In the text on common sequence analysis work flows, what does the gmapR package do?

GIVEN TEXT
-=-=-=-=-
Common Sequence Analysis Work Flows

Martin Morgan, Sonali Arora
October 28, 2014

RNA-seq

RNA-seq differential expression of known genes

Simplest scenario
Experimental design: simple, replicated; track covariates and be aware of batch effects
Sequencing: moderate length and number of reads; single or paired-end (though probalbly paired-end).
Alignment: basic splice-aware aligner, e.g., Bowtie2, STAR. Viable Bioconductor approaches: Rsubread, Rbowtie (especially via the QuasR package).
Reduction: GenomicRanges::summarizeOverlaps() or external tools, using gene model from TxDb.* package or GFF / GTF files. End result: matrix of counts.
Analysis: DESeq2, edgeR, and additional software.

RNA-seq differential expression of known transcripts

Popular non-R work flow: Rbowtie2, tophat, cufflinks, cuffdiff.
Biocondutor options
- DEXSeq: differential exon use.
- Rsubread::subjunc() for aligning without requiring known gene models.
- cummeRbund: working with cufflinks output.

Single-cell expression

See my recent slides outlining ChIP-seq and relevant Bioconductor software.

Experimental design / wet lab: important to effectively enrich genomic DNA via ChIP, otherwise hard to distinguish signal peaks from background
Sequencing: moderate length and number of single-end reads very adequate.
Alignment: Basic aligners sufficient
Reduction
- External software; many tools depending on application, e.g., MACS.
- Product: BED and / or WIG files of called peaks
Analysis & Comprehension
- ChIPQC for quality control.
- rtracklayer to input BED and WIG files to standard Bioconductor data structures.
- ChIPpeakAnno, ChIPXpres for annotating peaks in relation to genes.
- DiffBind to assess differential representation of peaks in a designed experiment.
- AnnotationHub for accessing (some) consortium-level summary data.

See Michael Lawrence's variant calling with VariantTools. and Val Obenchain's manipulation and annotation of called variants with VariantAnnotation.

Sequencing: requires high-quality reads with high per-nucleotide depth of coverage – longer, paired-end sequencing.
Alignment: requires effective aligners; BWA, GMAP, …
- gmapR wraps the GMAP aligner in R.
Reduction: typically to VCF files summarizing variants and / or population-level variation. GATK and other non-R tools commonly used.
- VariantTools includes facilities for calling variants.
- h5vc targets a different intermediate step: summarize base counts at each position in the genome; use this as a starting point for calling variants, and to evaluate false positives, etc.
-=-=-=-=-
EXTRACTED INFORMATION
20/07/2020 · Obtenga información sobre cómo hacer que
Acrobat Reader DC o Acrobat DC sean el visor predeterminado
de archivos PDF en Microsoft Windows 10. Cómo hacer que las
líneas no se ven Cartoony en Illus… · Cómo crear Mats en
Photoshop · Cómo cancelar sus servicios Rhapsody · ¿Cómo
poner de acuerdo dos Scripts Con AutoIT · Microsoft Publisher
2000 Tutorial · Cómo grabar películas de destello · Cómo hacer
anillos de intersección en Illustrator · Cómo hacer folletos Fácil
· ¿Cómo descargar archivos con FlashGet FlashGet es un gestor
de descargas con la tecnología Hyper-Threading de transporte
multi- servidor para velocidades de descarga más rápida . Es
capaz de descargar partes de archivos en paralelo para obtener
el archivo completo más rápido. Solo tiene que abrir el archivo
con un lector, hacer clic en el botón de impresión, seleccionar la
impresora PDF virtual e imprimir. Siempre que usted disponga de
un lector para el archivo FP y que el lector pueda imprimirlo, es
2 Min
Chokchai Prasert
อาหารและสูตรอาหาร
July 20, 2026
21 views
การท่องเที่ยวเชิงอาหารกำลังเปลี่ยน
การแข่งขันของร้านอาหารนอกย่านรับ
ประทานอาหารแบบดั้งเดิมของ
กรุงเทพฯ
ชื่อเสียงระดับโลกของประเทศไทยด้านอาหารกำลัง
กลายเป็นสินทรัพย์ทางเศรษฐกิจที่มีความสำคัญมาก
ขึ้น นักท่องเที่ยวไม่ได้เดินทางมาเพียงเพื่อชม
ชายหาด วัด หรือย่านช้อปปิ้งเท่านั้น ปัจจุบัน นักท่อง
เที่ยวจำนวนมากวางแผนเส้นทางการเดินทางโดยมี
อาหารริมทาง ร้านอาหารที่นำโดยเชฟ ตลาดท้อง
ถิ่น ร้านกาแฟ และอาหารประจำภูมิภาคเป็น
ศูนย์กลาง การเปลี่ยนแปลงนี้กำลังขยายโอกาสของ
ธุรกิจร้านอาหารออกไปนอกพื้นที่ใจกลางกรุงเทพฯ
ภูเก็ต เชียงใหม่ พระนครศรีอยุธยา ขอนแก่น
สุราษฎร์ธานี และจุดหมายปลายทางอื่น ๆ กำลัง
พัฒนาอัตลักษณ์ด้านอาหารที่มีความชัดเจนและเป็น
-=-=-=-=-
RESULT BELOW
It wraps the GMAP aligner in R.